Sinclair BASIC itself is worth a moment of reflection. Each key on the machine produced an entire keyword: pressing 'R' would enter 'RUN', whereas 'K' would produce the command 'LET'. Other commands were produced by using modifier keys such as shift. Although this approach introduced a slight learning curve, it had a number of advantages. Proficiency was quickly established through repeated use, and the system entirely avoided potential spelling errors, and allowed each command to take up only one byte of the precious 1024 available.

The minimalist design of the computer meant that the generation of the video signal was partly done in software, with the processor taking up most of the strain. This had the unfortunate side-effect that the display was blanked out whenever the processor was doing something other than waiting for an input. Moving graphics were, therefore, out of the question: if a program was running then the screen was blank. There were ways round this, but they were hardly efficient - one website offers a version of Space Invaders which hacks its way round the problem by repeatedly calling the display routines manually. The problem was partially solved with the ZX81, which allowed the BASIC interpreter to run in 'slow' mode, with graphics, or without them in a 'fast' mode. Moving on further, the Spectrum's hardware, with considerable improvements, had no such problems.

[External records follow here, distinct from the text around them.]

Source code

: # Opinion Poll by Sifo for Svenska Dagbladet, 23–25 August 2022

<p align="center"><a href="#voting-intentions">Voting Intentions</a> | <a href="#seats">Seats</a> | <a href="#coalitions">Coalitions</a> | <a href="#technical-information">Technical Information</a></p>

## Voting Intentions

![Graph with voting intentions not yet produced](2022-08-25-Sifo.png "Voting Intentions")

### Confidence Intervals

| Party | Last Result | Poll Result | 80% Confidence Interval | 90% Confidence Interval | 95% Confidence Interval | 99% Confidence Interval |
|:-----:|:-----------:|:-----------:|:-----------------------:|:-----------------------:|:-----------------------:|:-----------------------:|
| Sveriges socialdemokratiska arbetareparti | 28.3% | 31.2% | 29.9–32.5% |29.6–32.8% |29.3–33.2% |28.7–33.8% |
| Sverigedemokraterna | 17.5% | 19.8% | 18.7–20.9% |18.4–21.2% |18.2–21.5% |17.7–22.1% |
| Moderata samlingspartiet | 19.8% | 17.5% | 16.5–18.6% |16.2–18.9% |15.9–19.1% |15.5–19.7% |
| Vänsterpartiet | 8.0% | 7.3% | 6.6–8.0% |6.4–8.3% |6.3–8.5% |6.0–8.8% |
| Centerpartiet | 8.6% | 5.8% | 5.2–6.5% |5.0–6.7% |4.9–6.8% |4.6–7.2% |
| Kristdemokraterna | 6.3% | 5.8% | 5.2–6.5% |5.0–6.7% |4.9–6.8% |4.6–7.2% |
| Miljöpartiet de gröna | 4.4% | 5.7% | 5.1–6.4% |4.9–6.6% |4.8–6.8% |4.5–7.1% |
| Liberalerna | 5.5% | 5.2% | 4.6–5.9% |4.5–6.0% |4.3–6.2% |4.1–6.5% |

The physical design of the machine reflects two factors. Most prominently, the industrial design work of Rick Dickinson, who produced a white, plastic shell about the size of two paperback novels. Also clearly visible is the influence of the sub-£100 price tag. A one-piece membranekeyboard graced the top of the machine, threatening to wear out rapidly unless handled with care, a clear nod toward price-cutting.

America and beyond:

In February of 1980, the ZX80 was also launched in the US, at a price tag of $199.95, just one month before their release of the ZX81 in the UK. Later, American company Timex would begin selling the ZX81 as the Timex Sinclair 1000, halving the price tag to $99.95.

Finally, we reach the glory days of Sinclair Research: A year after its release in the UK, January of 1983 saw the Timex Sinclair 2000, more popularly known as the ZX Spectrum, go on general release to the American public.